Bernstein also said the expansion will test Brown's managerial acumen: "It's much more challenging to run a larger company. Everything about it is more challenging, from financial controls to getting food on the shelves."
And yet, Bernstein gave Brown and Stater Bros. a vote of confidence. "It's been a company I've liked for a long time, and a management team I respect," he said.
As for Stater Bros. long-term prospects, the analysts expressed little doubt: It is a prime candidate for a takeover.
Brown told SN, as he has said often before, he will not sell Stater Bros. to a company that is not in the food business. "Over the last five years, there have been several leveraged-buyout type investment groups that have expressed interest in buying the company," he said. "I told them what I'm telling you: This company will always be in the hands of someone in the food industry."
This means, according to Lupo, "Brown is making his list of suspects.

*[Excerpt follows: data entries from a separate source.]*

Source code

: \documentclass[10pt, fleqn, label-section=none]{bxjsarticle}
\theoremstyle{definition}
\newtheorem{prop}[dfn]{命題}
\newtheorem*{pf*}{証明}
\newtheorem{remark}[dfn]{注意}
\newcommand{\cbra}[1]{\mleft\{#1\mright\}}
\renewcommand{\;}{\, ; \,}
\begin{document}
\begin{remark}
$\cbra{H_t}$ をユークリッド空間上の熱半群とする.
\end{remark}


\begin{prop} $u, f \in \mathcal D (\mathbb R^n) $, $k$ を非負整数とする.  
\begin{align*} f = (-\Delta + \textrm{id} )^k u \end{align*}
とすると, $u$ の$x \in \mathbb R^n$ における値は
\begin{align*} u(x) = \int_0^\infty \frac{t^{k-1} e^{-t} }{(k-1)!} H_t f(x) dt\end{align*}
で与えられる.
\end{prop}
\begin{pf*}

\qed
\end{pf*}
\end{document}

He wants to sell to a strategic buyer, but one who's an industry participant, one that would protect his employees.
"Safeway could buy Stater," he added. "Kroger could still do it. Ahold could, perhaps, at some point in the future."
Bernstein also said he saw a merger in Stater Bros.' future. "Brown has said he will not sell to a financial buyer, but if a supermarket operator came on with a big enough bag of money, he would probably take it," he said.
Brown, in contrast, does not see the acquisition of the company as a done deal. And if Brown doesn't want to sell Stater Bros. to someone, the deal won't happen. The company is entirely owned by him and two partners, with Brown controlling a majority interest.
Yet, he is very aware of industry trends. "There is a tremendous amount of consolidation going on among the majors," Brown said. "Hughes was bought by Ralphs. Ralphs was bought by Fred Meyer. Then, Fred Meyer was bought by Kroger. It's like Pac Man.
"It's an ever-evolving industry," he continued. "In 1980, there were 20 chains in Los Angeles. Today, there are four. We're not just the largest independent chain in southern California, we're the only remaining independent from the 1950s and 1960s."
Brown said he envisioned a long and prosperous future for Stater Bros. "I think the future is bright for regional chains. They know the customer the best."
He proceeded to list a half-dozen regional chains, and, when asked if they weren't all likely takeover targets, replied defiantly and without hesitation, "The majors might acquire them, but they won't defeat them."
Meanwhile, Brown said, he is ready for the next deal. "I would like for our company to continue to grow," he said. "I think more stores will become available through consolidation, and we would look at them if they fit into our low-price image.
"Other than going to college and being in the Navy, I've worked in supermarkets since I was 13," said Brown, who's now 59. "I grew up in San Bernardino. My father was deputy sheriff. People knew him and they knew his boy. They know our word is good."